◆ **QUESTIONS ON THE MATERIAL**:
a. According to the hashtag regex post, at what point does the converted link break?
b. Continue the hashtag regex post after its final sentence.

◆ **PROVIDED PASSAGE**:
* * * *
Reputation: 33
I am trying to convert plain text into links, hashtags and @tags. I have managed to partially do this, but can't find any way of differentiating between a hashtag and a link containing a hash.
I'm new to using regex so it may be a bit messy!
//link
$message = preg_replace('/((http(s)?)(\:\/\/)|(www\.))([a-zA-Z0-9_\-\.\/\&\%\?\=\+\#\:\;\~\[\]\!\,\@\$\'\(\)\*]+)/', '<a href="http$3://$5$6">$0</a>', $message );
//handle
$message = preg_replace('/[@]+([A-Za-z0-9-_]+)/', '<a href="#$1">$1</a>', $message );
//hashtag
$message = preg_replace('/[#]+([A-Za-z0-9-_]+)/', '<a href="#$1">$1</a>', $message );
The plain text converts to a link as desired, and then breaks at the point of the hash.
Desired text:
www.hello.com/about_us/test%20page/test-page.php#header?this=12345&that=YES
Actual text:
header?this=12345&that=YES">www.hello.com/about_us/test%20page/test-page.php#header?this=12345&that=YES
Is there any way of checking if the hash is part of a URL before converting it to a hashtag?
* * * *
◆ **DATA EXTRACTS**:
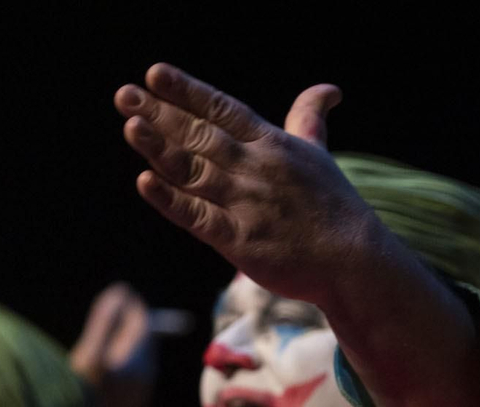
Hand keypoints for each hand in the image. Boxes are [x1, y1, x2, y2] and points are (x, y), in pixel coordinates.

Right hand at [68, 282, 156, 406]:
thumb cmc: (77, 397)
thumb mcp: (88, 354)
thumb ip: (105, 322)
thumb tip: (121, 292)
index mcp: (138, 365)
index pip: (142, 327)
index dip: (133, 308)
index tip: (123, 292)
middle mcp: (145, 381)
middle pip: (144, 344)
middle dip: (133, 324)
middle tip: (121, 307)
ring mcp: (140, 397)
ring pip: (141, 361)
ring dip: (128, 345)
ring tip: (113, 332)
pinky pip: (135, 377)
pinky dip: (125, 363)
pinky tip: (111, 363)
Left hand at [113, 63, 479, 406]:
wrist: (354, 261)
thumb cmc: (336, 208)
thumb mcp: (320, 154)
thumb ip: (310, 119)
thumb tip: (329, 89)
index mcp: (273, 144)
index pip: (222, 109)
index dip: (187, 91)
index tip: (155, 73)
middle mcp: (256, 168)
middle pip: (200, 135)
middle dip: (160, 113)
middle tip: (125, 95)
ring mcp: (246, 204)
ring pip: (194, 171)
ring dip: (159, 148)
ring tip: (131, 126)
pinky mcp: (240, 240)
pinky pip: (198, 216)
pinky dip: (171, 200)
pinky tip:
* * * *
◆ **TASK RESULTS**:
a. At the point of the hash.

b.
Upvotes: 2
Views: 296
Reputation: 33
A solution that worked for me:
$message = preg_replace('/^(?<!http)^(?<!www\.)[#]+([A-Za-z0-9-_]+)/', '<a href="#$1">$1</a>', $message );//#hashtag
Upvotes: 1
Reputation: 766
Your regex for hashtag is this:
/[#]+([A-Za-z0-9-_]+)/
Your stated goal is to make sure it's not part of a URL, which you identify by:
/https?\:\/\//
You can try to use a negative look-behind:
/(?<!https?\:\/\/)[^#]*[#]+([A-Za-z0-9-_]+)
This is not enough for all general cases, but it sounds like you're trying to solve a problem within a scope under your control (a text file you own or something) so hopefully this well help you.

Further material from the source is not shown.